Siarkowska odniosła się we wpisie do stanowiska Zespołu Ekspertów Konferencji Episkopatu Polski do spraw Bioetycznych, który stwierdził, że aborcja nie może być prawnie dopuszczona z powodu występowania u matki zaburzeń psychicznych. Autorzy stanowiska zdecydowanie sprzeciwiają się próbie stworzenia nowej wykładni istniejącego prawa, "zmierzającej do poszerzenia kryteriów dopuszczających legalne pozbawienie życia nienarodzonego dziecka ze względu na przesłanki psychiatryczne, także dlatego, iż w praktyce oznaczałoby to ponowną legalizację aborcji na życzenie, w dodatku drogą niekonstytucyjnej, pozaustawowej manipulacji".

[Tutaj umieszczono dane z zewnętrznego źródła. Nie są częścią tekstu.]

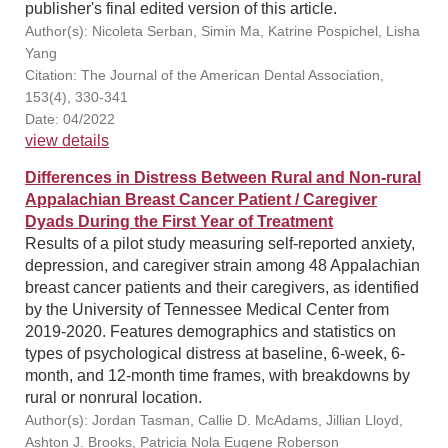
publisher's final edited version of this article.
Author(s): Nicoleta Serban, Simin Ma, Katrine Pospichel, Lisha
Yang
Citation: The Journal of the American Dental Association,
153(4), 330-341
Date: 04/2022
view details
Differences in Distress Between Rural and Non-rural
Appalachian Breast Cancer Patient / Caregiver
Dyads During the First Year of Treatment
Results of a pilot study measuring self-reported anxiety,
depression, and caregiver strain among 48 Appalachian
breast cancer patients and their caregivers, as identified
by the University of Tennessee Medical Center from
2019-2020. Features demographics and statistics on
types of psychological distress at baseline, 6-week, 6-
month, and 12-month time frames, with breakdowns by
rural or nonrural location.
Author(s): Jordan Tasman, Callie D. McAdams, Jillian Lloyd,
Ashton J. Brooks, Patricia Nola Eugene Roberson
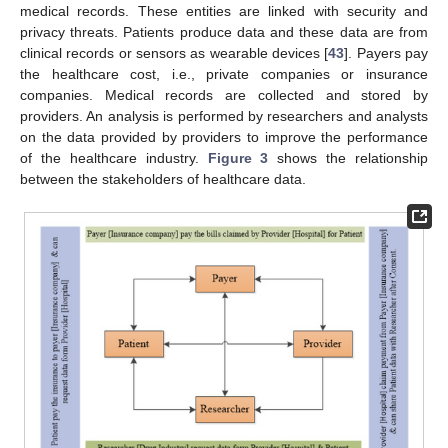
medical records. These entities are linked with security and
privacy threats. Patients produce data and these data are from
clinical records or sensors as wearable devices [
43
]. Payers pay
the healthcare cost, i.e., private companies or insurance
companies. Medical records are collected and stored by
providers. An analysis is performed by researchers and analysts
on the data provided by providers to improve the performance
of the healthcare industry.
Figure 3
shows the relationship
between the stakeholders of healthcare data.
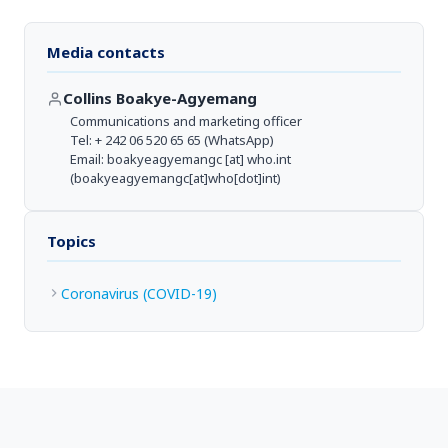
Media contacts
Collins Boakye-Agyemang
Communications and marketing officer
Tel: + 242 06 520 65 65 (WhatsApp)
Email:
boakyeagyemangc
[at]
who.int
(boakyeagyemangc[at]who[dot]int)
Topics
Coronavirus (COVID-19)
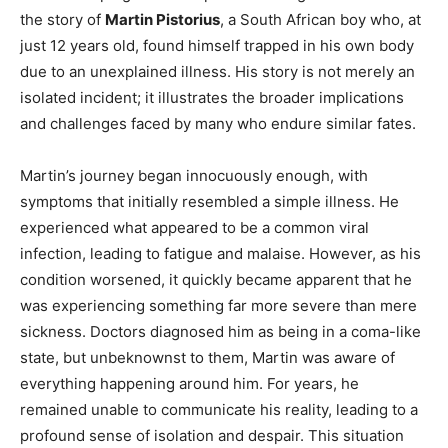
the story of
Martin Pistorius
, a South African boy who, at
just 12 years old, found himself trapped in his own body
due to an unexplained illness. His story is not merely an
isolated incident; it illustrates the broader implications
and challenges faced by many who endure similar fates.
Martin’s journey began innocuously enough, with
symptoms that initially resembled a simple illness. He
experienced what appeared to be a common viral
infection, leading to fatigue and malaise. However, as his
condition worsened, it quickly became apparent that he
was experiencing something far more severe than mere
sickness. Doctors diagnosed him as being in a coma-like
state, but unbeknownst to them, Martin was aware of
everything happening around him. For years, he
remained unable to communicate his reality, leading to a
profound sense of isolation and despair. This situation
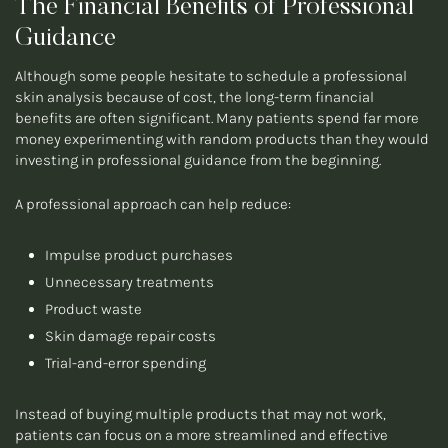
The Financial Benefits of Professional
Guidance
Although some people hesitate to schedule a professional
skin analysis because of cost, the long-term financial
benefits are often significant. Many patients spend far more
money experimenting with random products than they would
investing in professional guidance from the beginning.
A professional approach can help reduce:
Impulse product purchases
Unnecessary treatments
Product waste
Skin damage repair costs
Trial-and-error spending
Instead of buying multiple products that may not work,
patients can focus on a more streamlined and effective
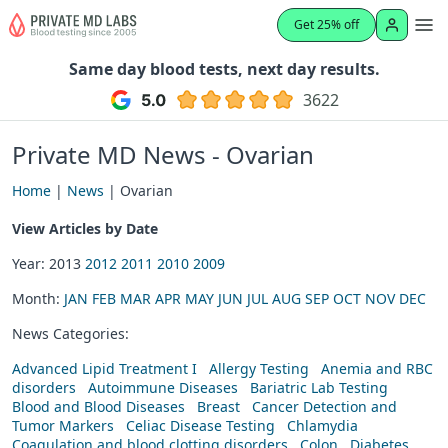
Get 25% off
Same day blood tests, next day results.
3622
Private MD News - Ovarian
Home
|
News
| Ovarian
View Articles by Date
Year: 2013
2012
2011
2010
2009
Month:
JAN
FEB
MAR
APR
MAY
JUN
JUL
AUG
SEP
OCT
NOV
DEC
News Categories:
Advanced Lipid Treatment I
Allergy Testing
Anemia and RBC
disorders
Autoimmune Diseases
Bariatric Lab Testing
Blood and Blood Diseases
Breast
Cancer Detection and
Tumor Markers
Celiac Disease Testing
Chlamydia
Coagulation and blood clotting disorders
Colon
Diabetes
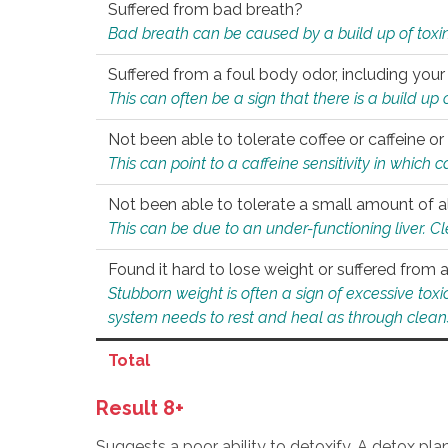
Suffered from bad breath?
Bad breath can be caused by a build up of toxin
Suffered from a foul body odor, including your
This can often be a sign that there is a build up
Not been able to tolerate coffee or caffeine or 
This can point to a caffeine sensitivity in which
Not been able to tolerate a small amount of a
This can be due to an under-functioning liver. C
Found it hard to lose weight or suffered from
Stubborn weight is often a sign of excessive tox
system needs to rest and heal as through clean
Total
Result 8+
Suggests a poor ability to detoxify. A detox pl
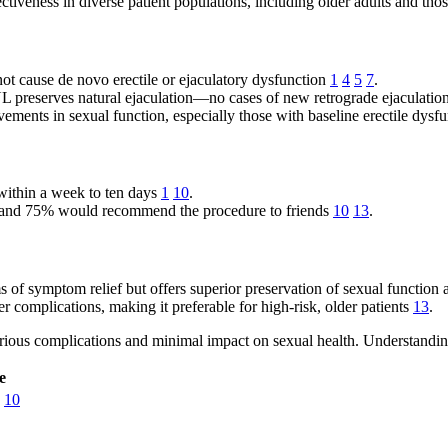
ctiveness in diverse patient populations, including older adults and tho
ot cause de novo erectile or ejaculatory dysfunction
1
4
5
7
.
 preserves natural ejaculation—no cases of new retrograde ejaculatio
ents in sexual function, especially those with baseline erectile dysf
within a week to ten days
1
10
.
 and 75% would recommend the procedure to friends
10
13
.
 of symptom relief but offers superior preservation of sexual function
 complications, making it preferable for high-risk, older patients
13
.
 serious complications and minimal impact on sexual health. Understandin
e
10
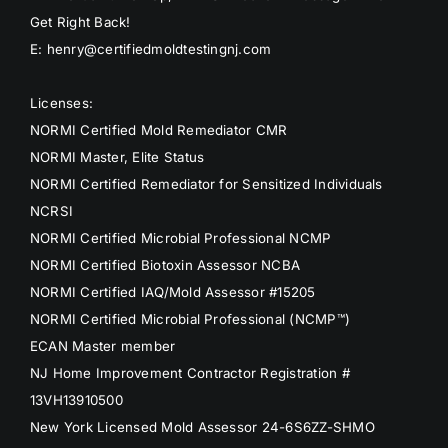
Get Right Back!
E: henry@certifiedmoldtestingnj.com
Licenses:
NORMI Certified Mold Remediator CMR
NORMI Master, Elite Status
NORMI Certified Remediator for Sensitized Individuals
NCRSI
NORMI Certified Microbial Professional NCMP
NORMI Certified Biotoxin Assessor NCBA
NORMI Certified IAQ/Mold Assessor #15205
NORMI Certified Microbial Professional (NCMP™)
ECAN Master member
NJ Home Improvement Contractor Registration #
13VH13910500
New York Licensed Mold Assessor 24-6S6ZZ-SHMO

Członkowie zespołu podkreślają, że takie działanie jest sprzeczne z art. 39 Kodeksu Etyki Lekarskiej, gdyż lekarz, podejmując działania lekarskie u kobiety w ciąży, równocześnie odpowiada za zdrowie i życie jej dziecka, a obowiązkiem lekarza są starania o zachowanie zdrowia i życia dziecka również przed jego urodzeniem. Więcej o stanowisku episkopatu można przeczytać poniżej:
W kolejnym wpisie Siarkowska postanowiła doprecyzować komentarz, "dla tych, którzy mają kłopoty z czytaniem ze zrozumieniem". "Nie po to Jezus umarł na krzyżu, by PiS ani jakakolwiek inna partia wygrała wybory, ale dla naszego zbawienia. I dlatego Kościół powinien zawsze stać na straży Ewangelii i głosić swoje nauczanie, niezależnie od politycznej pogody, w porę i nie w porę" - napisała.
Anna Maria Siarkowska zasiliła koło Konfederacji w lipcu tego roku po opuszczeniu klubu PiS (należała do Suwerennej Polski Zbigniewa Ziobry).